Try it —
Aside from the pictures, copy the listing exactly.

Data provided —
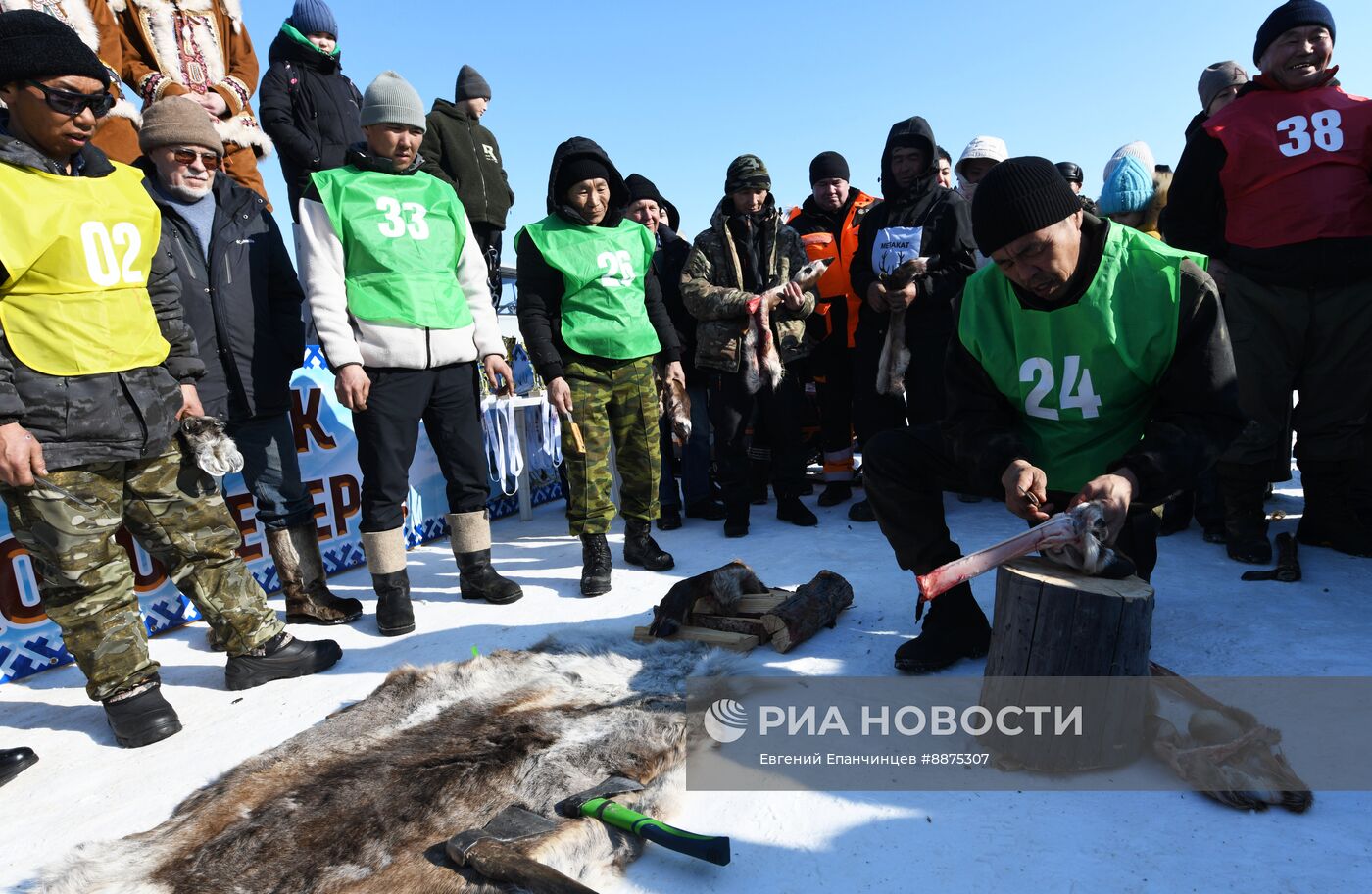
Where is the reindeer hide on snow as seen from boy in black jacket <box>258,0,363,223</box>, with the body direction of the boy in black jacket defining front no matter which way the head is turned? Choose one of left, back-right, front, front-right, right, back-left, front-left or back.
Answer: front-right

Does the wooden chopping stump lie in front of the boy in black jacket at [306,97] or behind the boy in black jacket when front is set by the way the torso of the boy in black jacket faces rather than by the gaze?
in front

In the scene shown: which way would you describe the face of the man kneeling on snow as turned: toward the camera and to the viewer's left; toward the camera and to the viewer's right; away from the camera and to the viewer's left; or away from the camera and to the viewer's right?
toward the camera and to the viewer's left

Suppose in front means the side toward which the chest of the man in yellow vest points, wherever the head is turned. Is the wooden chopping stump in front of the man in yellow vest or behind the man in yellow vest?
in front

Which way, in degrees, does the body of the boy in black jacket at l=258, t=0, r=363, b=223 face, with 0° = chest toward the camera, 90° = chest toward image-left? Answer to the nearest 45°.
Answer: approximately 315°

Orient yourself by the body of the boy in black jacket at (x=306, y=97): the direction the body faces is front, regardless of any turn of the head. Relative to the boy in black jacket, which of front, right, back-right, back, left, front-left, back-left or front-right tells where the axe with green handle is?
front-right

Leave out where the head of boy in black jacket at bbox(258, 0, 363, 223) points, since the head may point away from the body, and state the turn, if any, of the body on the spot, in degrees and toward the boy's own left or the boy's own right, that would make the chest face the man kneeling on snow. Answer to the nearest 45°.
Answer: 0° — they already face them

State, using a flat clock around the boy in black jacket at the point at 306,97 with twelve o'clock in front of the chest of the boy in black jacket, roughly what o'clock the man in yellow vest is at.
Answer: The man in yellow vest is roughly at 2 o'clock from the boy in black jacket.

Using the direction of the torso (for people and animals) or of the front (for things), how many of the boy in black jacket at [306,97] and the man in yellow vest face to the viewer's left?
0

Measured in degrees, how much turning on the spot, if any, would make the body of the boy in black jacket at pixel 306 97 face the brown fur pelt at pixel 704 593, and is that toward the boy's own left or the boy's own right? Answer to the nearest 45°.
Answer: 0° — they already face it
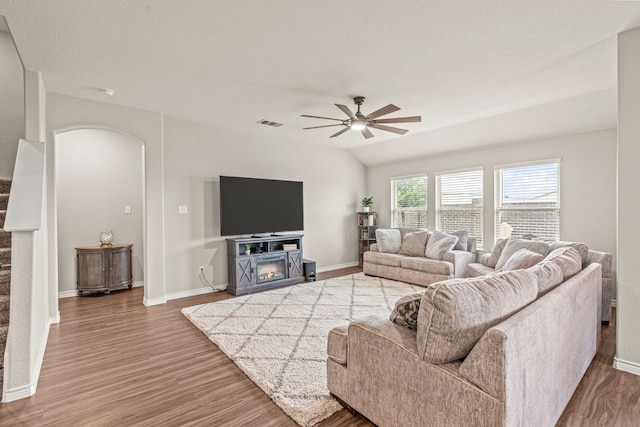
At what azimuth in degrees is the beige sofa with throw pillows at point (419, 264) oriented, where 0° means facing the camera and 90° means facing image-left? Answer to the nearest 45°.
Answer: approximately 45°

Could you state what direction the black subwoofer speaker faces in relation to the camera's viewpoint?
facing the viewer and to the right of the viewer

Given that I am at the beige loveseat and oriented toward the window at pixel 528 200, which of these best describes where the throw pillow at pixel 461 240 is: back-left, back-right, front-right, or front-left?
front-left

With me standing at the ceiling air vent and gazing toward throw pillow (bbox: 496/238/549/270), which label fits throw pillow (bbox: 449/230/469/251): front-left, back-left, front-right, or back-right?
front-left

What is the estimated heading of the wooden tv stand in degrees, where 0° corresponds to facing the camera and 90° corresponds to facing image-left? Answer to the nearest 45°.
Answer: approximately 315°

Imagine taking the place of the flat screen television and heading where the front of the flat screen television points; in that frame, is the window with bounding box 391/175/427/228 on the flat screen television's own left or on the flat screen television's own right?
on the flat screen television's own left

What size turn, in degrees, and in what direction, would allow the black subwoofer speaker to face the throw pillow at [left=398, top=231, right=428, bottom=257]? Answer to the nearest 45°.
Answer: approximately 45° to its left

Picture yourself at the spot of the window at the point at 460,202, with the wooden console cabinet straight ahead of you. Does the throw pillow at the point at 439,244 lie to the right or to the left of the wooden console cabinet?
left

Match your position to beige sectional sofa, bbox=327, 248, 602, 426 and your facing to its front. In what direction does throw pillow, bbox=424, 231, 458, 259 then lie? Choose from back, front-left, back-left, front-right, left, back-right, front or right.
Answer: front-right

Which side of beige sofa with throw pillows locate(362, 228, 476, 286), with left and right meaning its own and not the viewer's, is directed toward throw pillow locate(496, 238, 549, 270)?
left

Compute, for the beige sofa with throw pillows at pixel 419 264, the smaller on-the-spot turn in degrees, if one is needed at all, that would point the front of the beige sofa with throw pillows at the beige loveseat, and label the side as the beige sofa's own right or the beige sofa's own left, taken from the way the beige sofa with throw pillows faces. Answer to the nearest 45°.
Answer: approximately 90° to the beige sofa's own left

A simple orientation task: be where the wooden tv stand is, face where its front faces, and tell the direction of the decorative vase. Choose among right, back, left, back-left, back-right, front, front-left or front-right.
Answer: back-right

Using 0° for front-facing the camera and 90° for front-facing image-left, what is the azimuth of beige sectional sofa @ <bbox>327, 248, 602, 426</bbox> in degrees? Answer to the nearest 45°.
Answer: approximately 135°

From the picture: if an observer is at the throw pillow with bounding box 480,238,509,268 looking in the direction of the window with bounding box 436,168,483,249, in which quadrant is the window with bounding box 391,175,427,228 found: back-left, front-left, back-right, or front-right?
front-left

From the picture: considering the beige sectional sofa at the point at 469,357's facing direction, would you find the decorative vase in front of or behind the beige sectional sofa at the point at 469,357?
in front

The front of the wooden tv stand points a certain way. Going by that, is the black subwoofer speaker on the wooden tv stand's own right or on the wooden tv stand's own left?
on the wooden tv stand's own left

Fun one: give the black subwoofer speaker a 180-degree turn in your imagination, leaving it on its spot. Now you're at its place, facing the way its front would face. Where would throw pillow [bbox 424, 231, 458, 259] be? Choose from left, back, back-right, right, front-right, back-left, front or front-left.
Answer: back-right
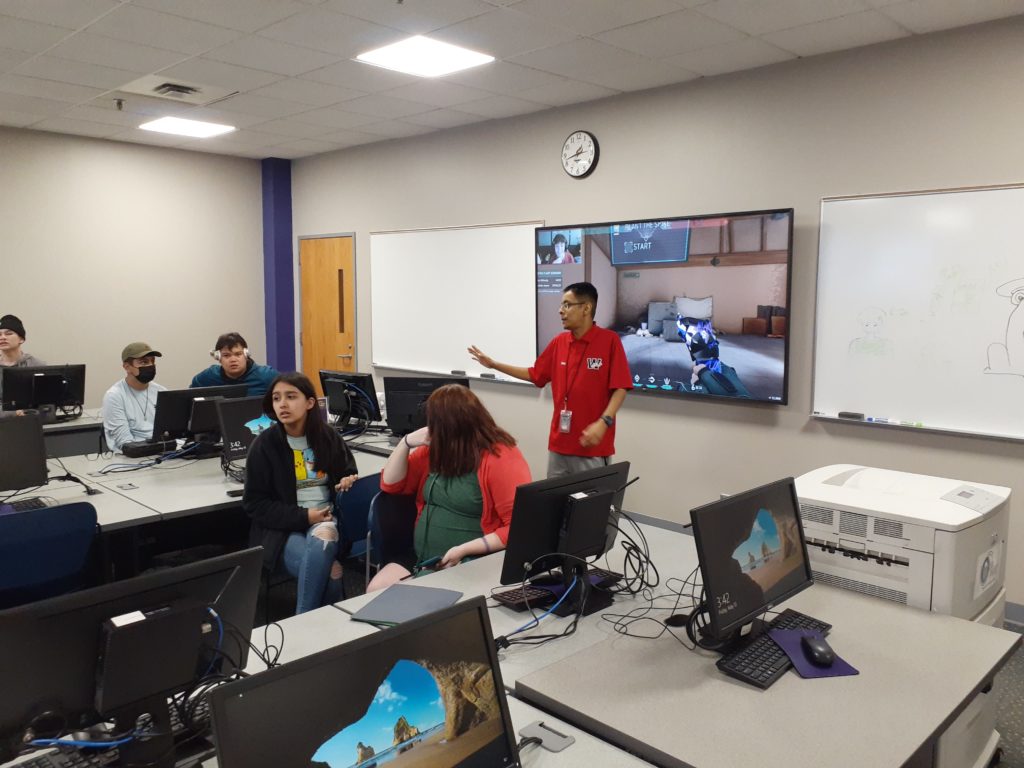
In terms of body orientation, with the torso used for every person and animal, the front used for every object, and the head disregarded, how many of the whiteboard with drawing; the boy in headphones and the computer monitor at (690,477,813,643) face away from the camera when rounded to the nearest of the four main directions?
0

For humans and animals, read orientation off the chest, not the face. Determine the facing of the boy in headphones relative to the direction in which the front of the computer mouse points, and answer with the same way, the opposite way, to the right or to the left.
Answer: the opposite way

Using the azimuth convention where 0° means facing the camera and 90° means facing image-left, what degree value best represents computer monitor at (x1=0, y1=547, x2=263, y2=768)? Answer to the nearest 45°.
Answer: approximately 135°

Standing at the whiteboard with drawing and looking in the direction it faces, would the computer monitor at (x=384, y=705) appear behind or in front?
in front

Solved exercise —
Where is the reindeer hide on snow as seen from boy in black jacket <box>258,0,363,223</box>, with the body direction of the boy in black jacket defining front no matter which way the head is turned? Choose one of left, back-right, front, front-right, right, back-left, front-left or back.
Answer: front-right

Does the wooden chopping stump lie in front of the boy in black jacket at [306,97] or behind the boy in black jacket when front is set by the way the torso of the boy in black jacket faces rather than by the gaze?
in front

In the scene shown: which way would you describe the face of the man kneeling on snow as turned: toward the camera and to the viewer's left; toward the camera and to the viewer's right; away from the camera and to the viewer's left; or away from the camera and to the viewer's right?
toward the camera and to the viewer's left

Suppose in front means the side toward which the chest of the man in yellow vest points, wherever the head is turned. Is the wooden chopping stump in front of the man in yellow vest or behind the man in yellow vest?
in front

Which way, in degrees, does the body of the boy in black jacket at l=258, t=0, r=363, b=223 face, with 0° = chest toward the camera, 90° = chest toward image-left? Answer to the nearest 45°.
Answer: approximately 315°

Orient yourself by the body of the boy in black jacket at (x=306, y=97): the direction the body faces is front, regardless of any turn of the head. Relative to the boy in black jacket, which of front, right, back-right, back, left, front-left, back-left or front-right tells where the axe with green handle is?
front-right

Leave out where the head of boy in black jacket at bbox(258, 0, 363, 223) points, since the head may point away from the body, and state the turn, if any, of the body on the spot, in degrees and toward the boy's own left or the boy's own right, that would make the chest face the man kneeling on snow. Answer to the nearest 45°.
Answer: 0° — they already face them

State, using a flat clock around the boy in black jacket at the point at 306,97 with twelve o'clock in front of the chest of the boy in black jacket, roughly what o'clock the man in yellow vest is at.
Answer: The man in yellow vest is roughly at 2 o'clock from the boy in black jacket.

Using the direction of the torso (for people and animals) or of the front (for things), how many of the boy in black jacket at [306,97] and the man in yellow vest face to the viewer's left?
0

Measured in degrees, how much turning on the spot, if any, would make the body of the boy in black jacket at pixel 306 97 face the brown fur pelt at pixel 704 593, and is that toward the boy's own left or the boy's own right? Answer to the nearest 45°.
Answer: 0° — they already face it
At what azimuth in degrees is the beige sofa with throw pillows at point (419, 264) oriented, where 0° means facing the camera and 90° means facing image-left? Answer to the nearest 45°.
Answer: approximately 45°

Could you state what direction the black subwoofer speaker faces in relation to the camera's viewpoint?
facing the viewer and to the right of the viewer

Given that I am at the beige loveseat and oriented toward the window at pixel 528 200, which of these best describes where the throw pillow at pixel 461 240 is: back-left, back-right, front-right, or front-left?
front-left

With me standing at the ceiling air vent and gazing toward throw pillow (bbox: 496/238/549/270), which label fits throw pillow (bbox: 449/230/469/251): front-left, back-left, front-right, or back-right?
front-left

What is the estimated heading of the wooden tv stand in degrees, where 0° corresponds to facing the camera and 90° corresponds to facing image-left? Answer to the nearest 45°.
Answer: approximately 315°

Imagine taking the place of the flat screen television and heading where the front of the flat screen television points; in that frame, is the window with bounding box 391/175/427/228 on the flat screen television's own left or on the flat screen television's own right?
on the flat screen television's own left

What size turn, in degrees, and in what direction, would allow the black subwoofer speaker to face the throw pillow at [left=398, top=231, right=428, bottom=257]? Answer to the nearest 45°.
Answer: approximately 45° to its left

Picture yourself at the spot of the window at the point at 460,202, with the wooden console cabinet straight ahead of you. Does the throw pillow at the point at 439,244 lie to the right or to the left of the wooden console cabinet?
left

Match your position to beige sectional sofa, bbox=327, 248, 602, 426 and your facing to its front. In what direction does throw pillow, bbox=424, 231, 458, 259 then lie? Choose from back, front-left, back-left, front-right, left, back-right, front or right.
Answer: front-right

Which side of beige sofa with throw pillows locate(362, 228, 476, 286), with left and right meaning its own and not the viewer's, is directed toward throw pillow locate(496, 238, 549, 270)?
left

Compute, for the beige sofa with throw pillows at pixel 419 264, the smaller on-the-spot turn in degrees, if one is needed at all, that would point the front of the beige sofa with throw pillows at the beige loveseat, and label the side as the beige sofa's own right or the beige sofa's own left, taken from the way the beige sofa with throw pillows faces. Answer to the nearest 45°.
Answer: approximately 90° to the beige sofa's own left

A simple orientation task: be where the wooden tv stand is, face where its front faces, and tell the direction of the decorative vase. Choose among right, back, left, back-left, back-right, front, front-left or front-right.
Answer: back-right

Using 0° for front-facing the camera and 90° for front-facing image-left, what is the azimuth of beige sectional sofa @ <bbox>327, 248, 602, 426</bbox> in degrees? Answer to the nearest 45°.
Answer: approximately 135°

From the picture: if an observer is at the throw pillow with bounding box 480,238,509,268 looking in the direction of the window with bounding box 436,168,483,249, in which quadrant is the window with bounding box 391,175,427,228 found: back-left, front-left, back-right, or front-right?
front-left

From the picture: considering the beige sectional sofa at the point at 469,357's facing direction, would you find the decorative vase in front of or behind the beige sectional sofa at the point at 469,357?
in front

The front of the wooden tv stand points a certain way. Going by that, is the black subwoofer speaker on the wooden tv stand's own right or on the wooden tv stand's own left?
on the wooden tv stand's own left

Fun one: give the black subwoofer speaker a 180-degree turn in your imagination, leaving it on its spot. Now you're at its place, facing the way its front would face. Where would throw pillow [bbox 424, 231, 458, 259] be? Choose from left, back, back-right, right, front-right, back-left, front or front-left.
Answer: back-right
In terms of body orientation, with the torso used for every person and animal, the front used for every object, and the head disregarded, how many of the whiteboard with drawing; the boy in headphones and the computer monitor at (690,477,813,643) face away from the camera when rounded to the nearest of the four main directions?
0

For humans and animals, read orientation off the chest, not the face. Determine the facing of the boy in headphones relative to the direction in which the front of the computer mouse points, and answer with the same way, the opposite way, to the right or to the left.
Answer: the opposite way

Using the azimuth convention where 0° means facing the camera and 90° means facing image-left, what degree value best represents computer monitor at (x1=0, y1=547, x2=263, y2=768)? Answer to the nearest 45°.
Answer: approximately 135°

Standing at the whiteboard with drawing and looking in the direction it faces, would the computer monitor at (x=384, y=705) appear behind or in front?
in front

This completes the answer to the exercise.